Politik So viel der Ehre

Politik: So viel der Ehre
Im aktuellen Heft fragen wir uns in einem Essay, warum wir es oft unangenehm finden, wenn Deutschland über die Maße gelobt wird und welche Haltung zum eigenen Land wir für richtig halten. Doch welche Haltung haben eigentlich Menschen aus anderen Ländern zu Deutschland? Die Deutsche Gesellschaft für internationale Zusammenarbeit (GIZ) hat für ihre Studie »Deutschland in den Augen der Welt« 120 Menschen zu ihren persönlichen Bildern, Hoffnungen und Erwartungen befragt, die sie mit Deutschland verbinden. Die Befragten stammen aus 21 Ländern rund um den Globus verteilt und haben entweder selbst in Deutschland gelebt oder haben in ihren Heimatländern viel mit Deutschen zu tun. Was haben sie für eine Meinung von Deutschland? Ein Interview mit Katja Suhr von der GIZ-eigenen Agentur Agenz, die die Befragung durchgeführt hat.

Frau Suhr, was hat sie bei der Auswertung der 120 Interviews am meisten überrascht?Was uns ehrlich gesagt alle sehr überrascht hat, ist die extrem hohe Wertschätzung die Deutschland und den Deutschen entgegengebracht wird. Es gibt eine große Anerkennung für das, was das Land in den letzten Jahrzehnten seiner Geschichte alles erreicht hat: Den Wiederaufbau nach dem Krieg, die Wiedervereinigung, die verhältnismäßig glückliche Bewältigung der Wirtschaftskrise in den letzten Jahren. Einen selbst überrascht dieses sehr positive Bild , weil einem diese Außenperspektive nicht bewusst ist, wenn man selbst hier im Land lebt. Wir sind ja eher selten begeistert von uns selbst.

Was genau fanden die Befragten denn so toll an den Deutschen?
Begriffe, die da fallen sind: verlässlich, strukturiert, technik-verliebt, fleißig, diszipliniert. Es ist wohl so, dass sich für viele unserer Befragten die Klischees über die Deutschen in der Begegnung mit ihnen ziemlich bestätigt haben.

Der Deutsche als Oberstreber.
Gerade die Jüngeren schwärmen auch viel von Berlin als offener, spannender Metropole, in der man gut Spaß haben kann. Das Bild der Deutschen hat sich spätestens seit der WM 2006 gewandelt: Man weiß jetzt schon, dass es hier auch mal entspannt zugehen kann. Tatsächlich schwingt aber bei einigen dieser an sich positiven Attribute auch Kritik mit: Die Deutschen, das hörten wir öfter, würden sehr viel mehr vom Hirn getrieben als vom Herzen. Und sie sind nicht gerade flexibel, wenn sie in anderen Ländern unterwegs sind – selbst wenn es darum geht, Geschäfte zu machen. Ein Befragter aus Brasilien brachte es so auf den Punkt: »Die Deutschen verlieren im Zweifel lieber ihre Kunden als die Qualität ihrer Produkte«.

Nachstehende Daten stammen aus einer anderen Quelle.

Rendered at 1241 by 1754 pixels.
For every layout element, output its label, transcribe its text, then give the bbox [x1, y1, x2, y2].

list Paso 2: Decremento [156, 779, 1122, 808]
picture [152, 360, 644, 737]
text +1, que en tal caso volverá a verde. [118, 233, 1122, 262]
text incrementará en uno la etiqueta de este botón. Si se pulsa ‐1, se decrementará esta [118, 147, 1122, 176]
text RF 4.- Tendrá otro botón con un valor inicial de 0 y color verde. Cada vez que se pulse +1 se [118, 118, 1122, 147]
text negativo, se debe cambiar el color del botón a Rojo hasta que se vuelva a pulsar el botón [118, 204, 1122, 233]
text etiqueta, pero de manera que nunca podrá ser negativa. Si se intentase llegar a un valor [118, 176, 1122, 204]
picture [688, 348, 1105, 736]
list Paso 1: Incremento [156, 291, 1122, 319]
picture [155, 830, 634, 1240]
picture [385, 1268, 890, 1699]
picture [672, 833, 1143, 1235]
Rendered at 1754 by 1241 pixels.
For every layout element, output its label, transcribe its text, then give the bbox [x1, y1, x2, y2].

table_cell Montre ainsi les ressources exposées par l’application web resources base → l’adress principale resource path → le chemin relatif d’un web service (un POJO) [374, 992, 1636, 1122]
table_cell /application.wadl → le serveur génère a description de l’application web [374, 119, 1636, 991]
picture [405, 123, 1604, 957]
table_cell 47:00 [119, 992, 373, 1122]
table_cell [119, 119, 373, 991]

Wie präsent ist die NS-Vergangenheit des Landes?
Das wird unterschiedlich wahrgenommen: Die Jüngeren sagen eher, lasst eure Vergangenheit endlich mal Vergangenheit sein. Ihr habt das aufgearbeitet, jetzt schaut mal nach vorne. Die Älteren sagten: Ihr müsst euch eurer Vergangenheit immer bewusst sein.

Was wird erwartet von Deutschland in der Welt?
Eine tatkräftigere Politik, weniger Zurückhaltung. Nicht unbedingt in Konfliktfällen und Kriegen. Aber wenn es um internationale Belange wie zum Beispiel Klimaverträge geht, sollte Deutschland klarer zeigen, was es will. Das ist ein großer Wunsch. Außerdem wird sich mehr Austausch mit Deutschland gewünscht, damit andere von dem, was hier gerade gut funktioniert, lernen können. Dazu wird – interessanterweise – die Bildung gezählt, die wir selbst oft so kritisch sehen. Aber auch der Mittelstand, das duale Ausbildungssystem, das nachhaltige Wirtschaften. Deutschland soll in all diesen Bereichen ein aktiveres Vorbild sein.